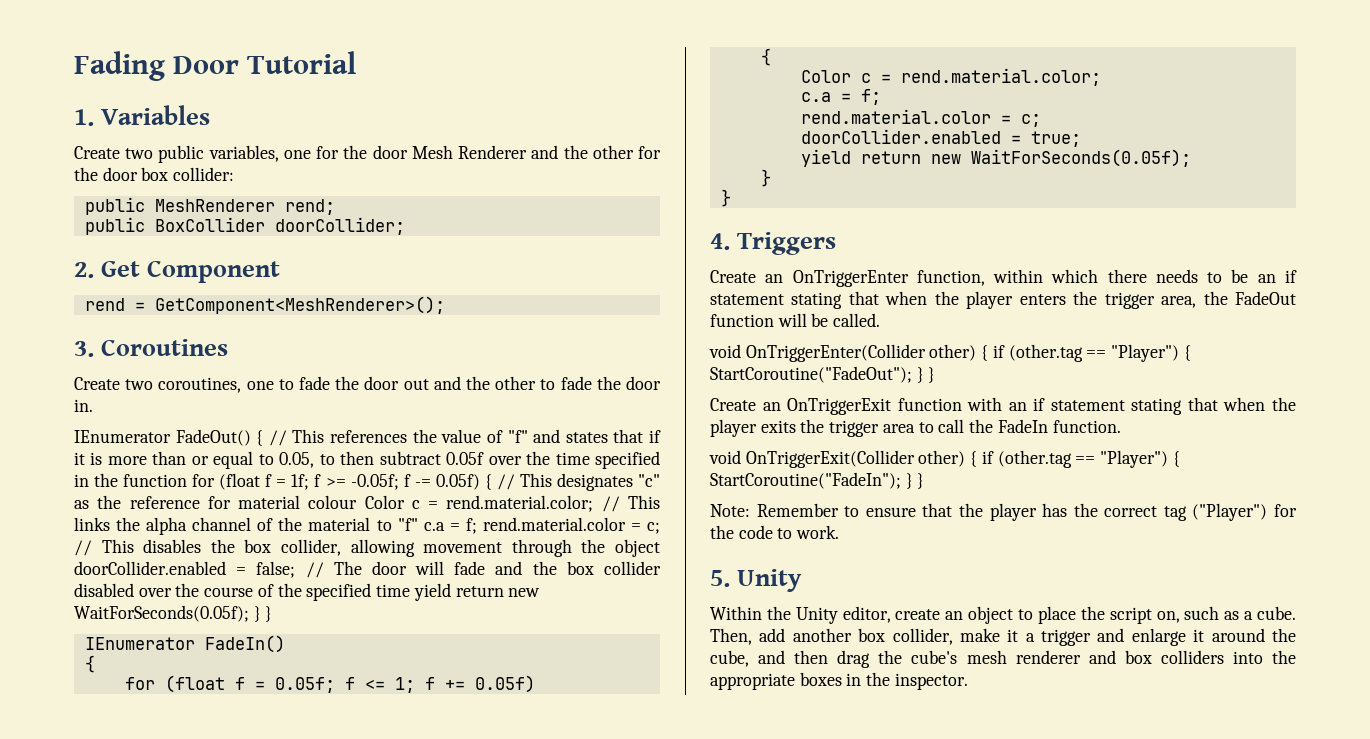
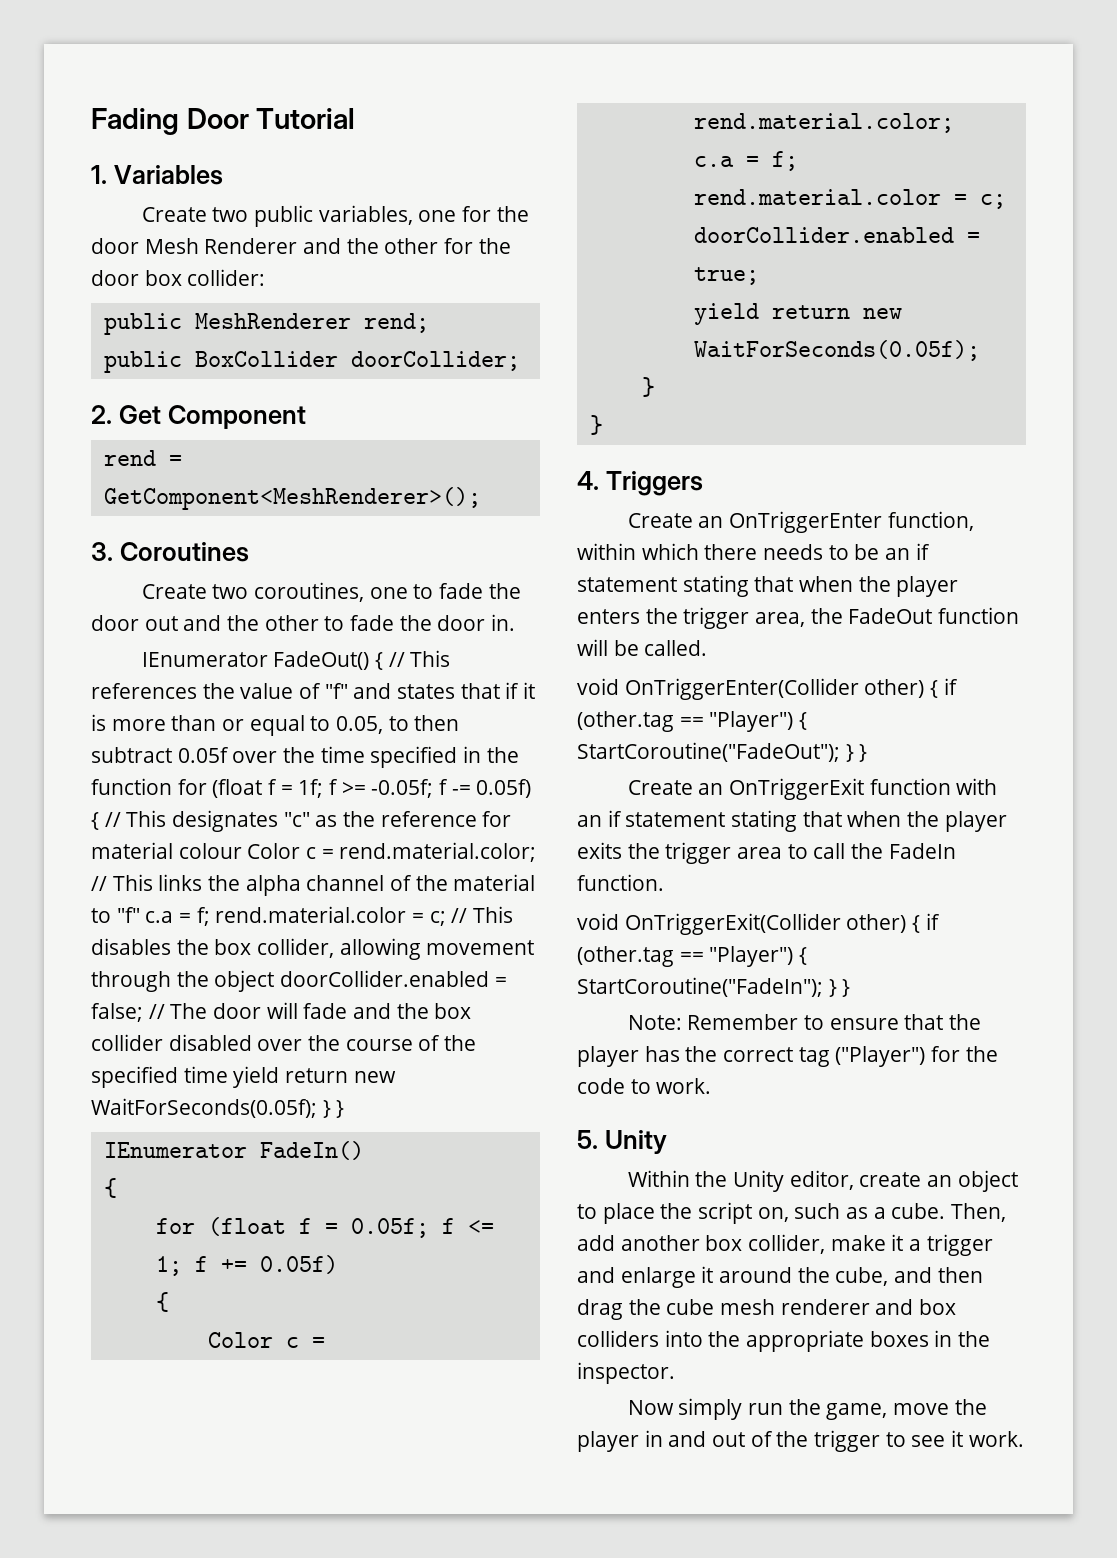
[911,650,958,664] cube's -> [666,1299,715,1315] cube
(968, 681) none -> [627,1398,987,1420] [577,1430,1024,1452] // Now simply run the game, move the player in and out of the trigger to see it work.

::::::::::

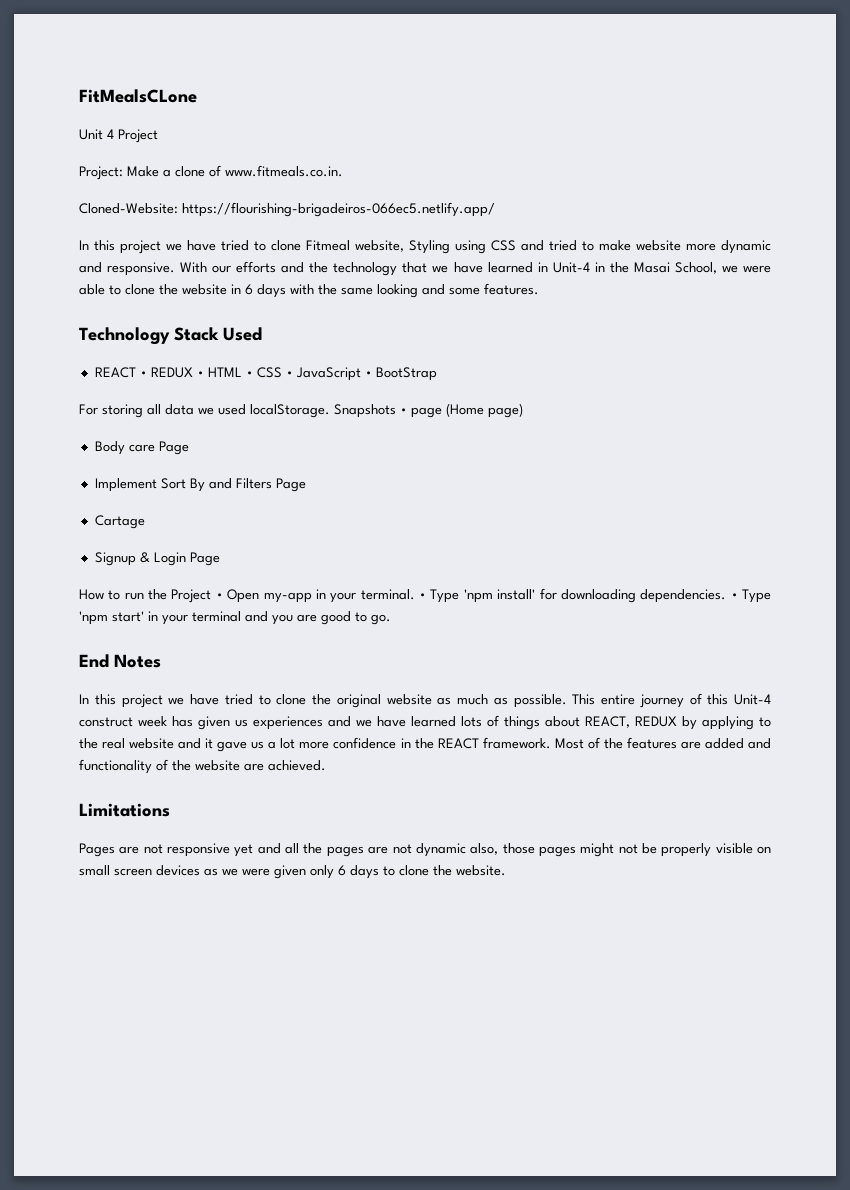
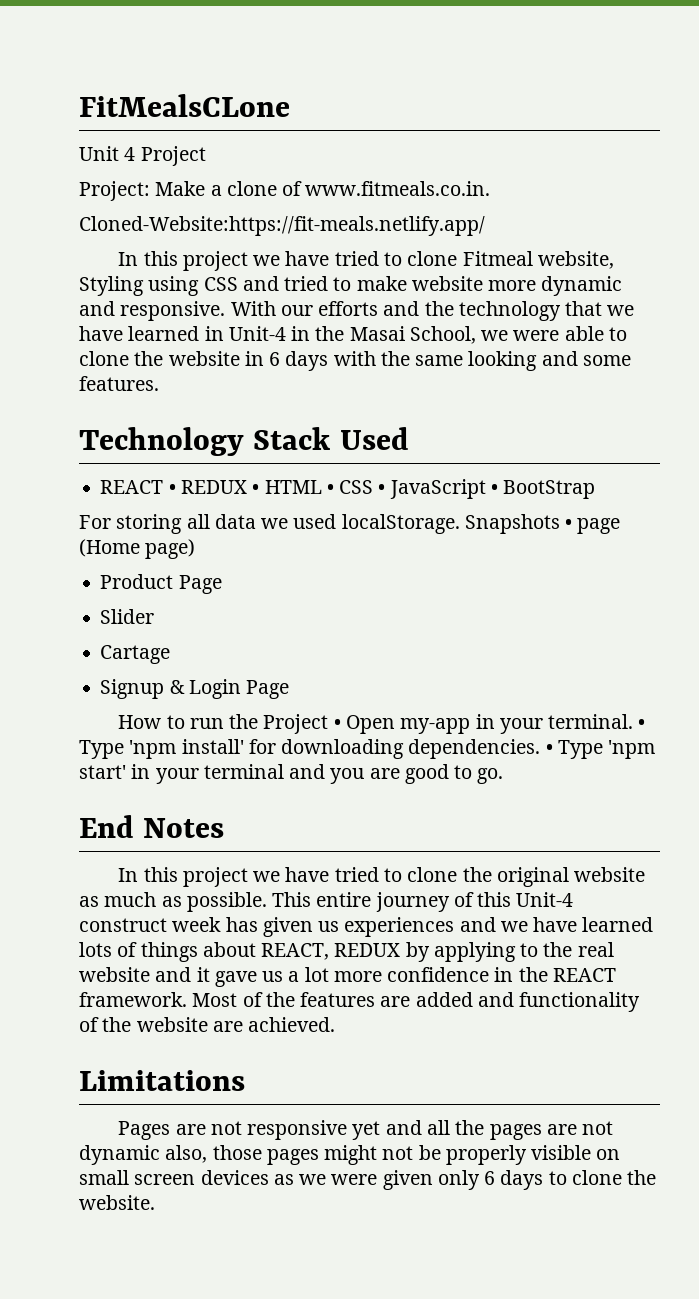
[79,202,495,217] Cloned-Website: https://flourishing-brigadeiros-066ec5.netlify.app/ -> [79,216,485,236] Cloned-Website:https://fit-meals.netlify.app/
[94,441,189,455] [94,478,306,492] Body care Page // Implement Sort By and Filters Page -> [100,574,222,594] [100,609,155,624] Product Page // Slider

::::::::::

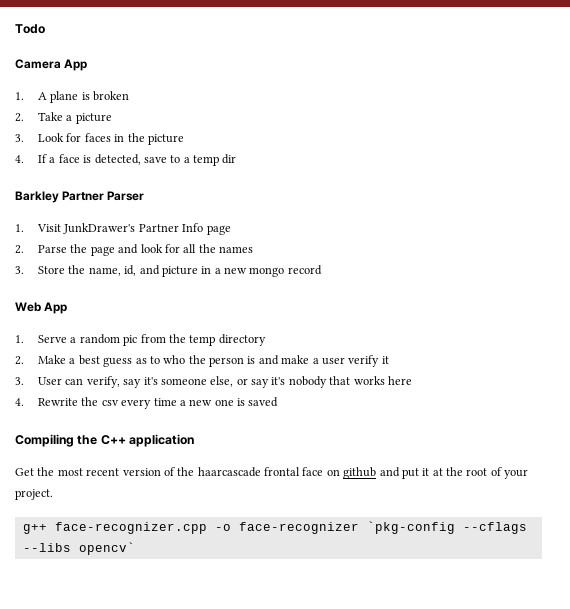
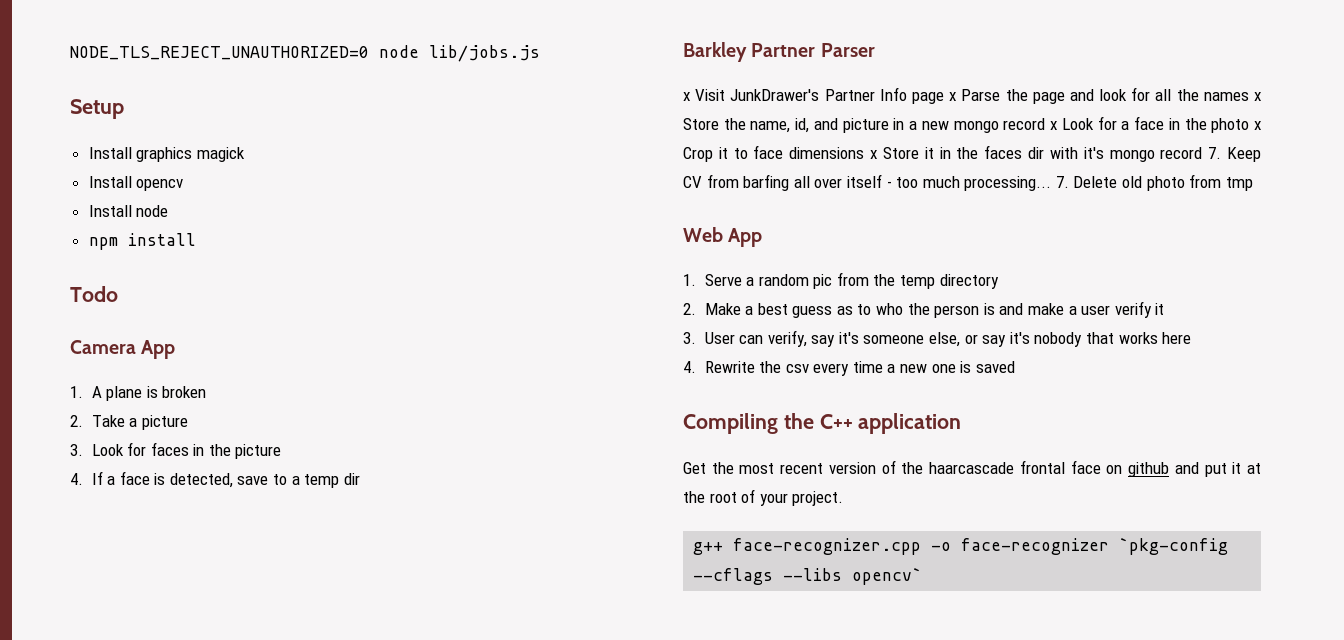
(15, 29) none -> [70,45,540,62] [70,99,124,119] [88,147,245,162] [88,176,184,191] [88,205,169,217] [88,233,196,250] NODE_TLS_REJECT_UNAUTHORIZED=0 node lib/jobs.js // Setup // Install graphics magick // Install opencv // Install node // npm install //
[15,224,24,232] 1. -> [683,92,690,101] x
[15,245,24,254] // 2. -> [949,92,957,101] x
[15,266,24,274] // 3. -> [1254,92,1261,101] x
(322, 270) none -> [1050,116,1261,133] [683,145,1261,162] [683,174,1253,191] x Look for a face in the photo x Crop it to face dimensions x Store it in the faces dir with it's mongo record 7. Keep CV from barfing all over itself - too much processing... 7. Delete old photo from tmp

::::::::::

Your instructions
Determine the number of lines in the data above that include the word "none", then answer with that number alone.

Solution for this exercise
3